Tristemente, les comparto que yo fui uno de esos que predicaban del amor de Dios y el poder transformador que él posee sobre el daño que nos han hecho. Sin embargo, y sin darme cuenta, porque eso hace el pecado del rencor y el odio, te hace oscuridad lo que vives, aparentando ser lo que no eres interiormente. Llegó el momento en el que se hizo tan obvio lo que vivía internamente que me llevó a una gran depresión y, por ende, a querer quitarme la vida. Pero fue en ese mismo instante en el que, iba a cometer tal locura, en el que me encontré ante la presencia del Señor que nunca nos abandona, que siempre está a nuestro lado, a cada momento de nuestras vidas, riendo cuando reímos, sufriendo, cuando sufrimos; fue en ese momento en el que me abrí a su misericordia y me dejé conducir por su amor que sabe perdonar. Me sentí amado y perdonado y a su vez, experimenté en ese momento un deseo profundo de perdonar a esa persona que me había dañado profundamente.

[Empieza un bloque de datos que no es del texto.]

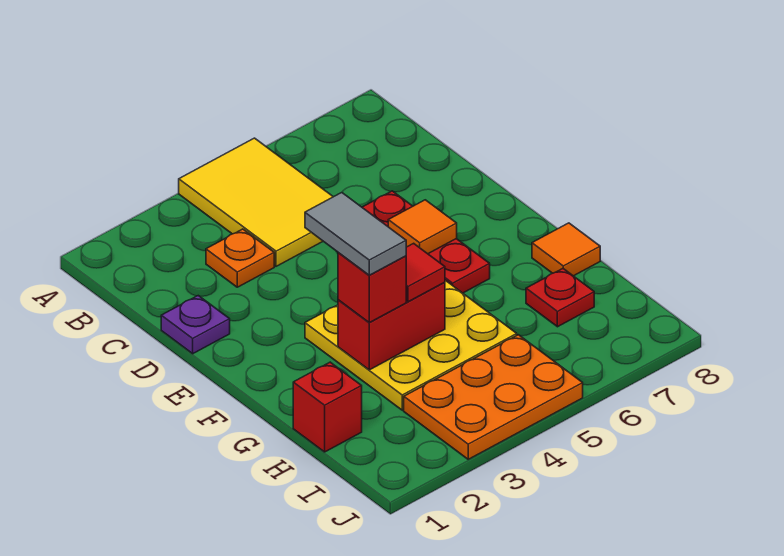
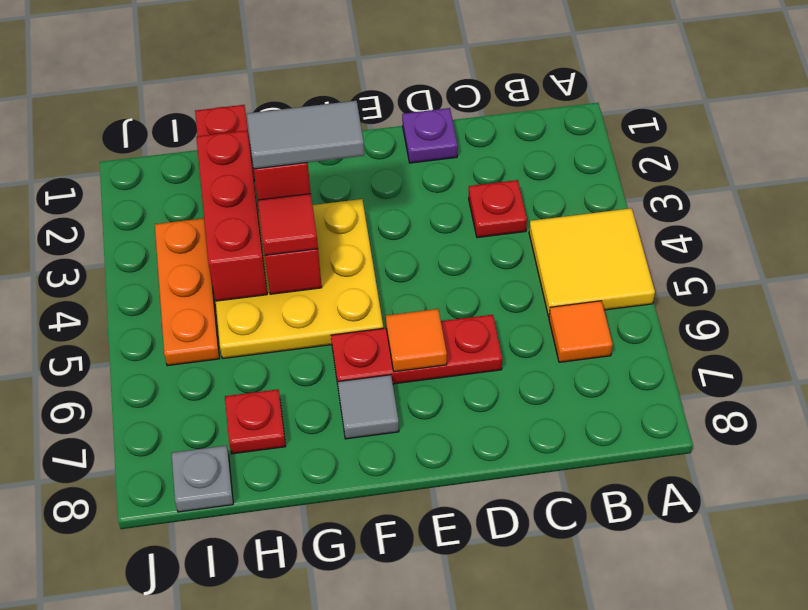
yellow 2x3 tile [179,138,333,266] -> yellow 2x2 tile [529,208,655,317]
orange 1x1 plate [206,229,274,287] -> red 1x1 plate [469,180,527,238]
none -> grey 1x1 tile [338,375,399,439]
orange 1x1 tile [532,223,600,276] -> orange 1x1 tile moved to [549,301,613,362]
none -> red 1x3 brick [196,130,267,301]
orange 2x3 plate [404,335,583,459] -> orange 1x3 plate [155,218,219,366]
none -> grey 1x1 plate [171,446,233,512]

Hoy después de muchos años, puedo decir que, después de la reconciliación, esa persona partió a la casa del Señor y desde ese día experimenté una transformación de corazón; sentí por primera vez desde que era un niño, la verdadera libertad que transforma vidas.

A eso nos llama el Señor en esta cuaresma, a que demos el siguiente paso, que nos lleva de una simple conversión a una completa transformación de corazón. Es el tiempo en el que se nos permite ver nuestras realidades internas, para que contemplemos, en dónde, nos encontramos con respecto al especio del amor infinito de Dios. Es el tiempo en el que podemos ser verdaderamente libres de todos aquellos dolores internos, para así encontrarnos de frente con la bienaventuranza: “Felices los que tienen el espíritu del pobre, porque de ellos es el Reino de los Cielos” (Mt 5:3). Porque perdonar, es vaciar el corazón que nos lleva a la humildad de corazón y, por ende, con un espíritu de pobre, vaciado del odio y rencor, poder disfrutar de la verdadera transformación de corazón, la cual, nos brinda la libertad a la que somos llamados en Cristo Jesús.

¿Qué esperas para obtener tu libertad?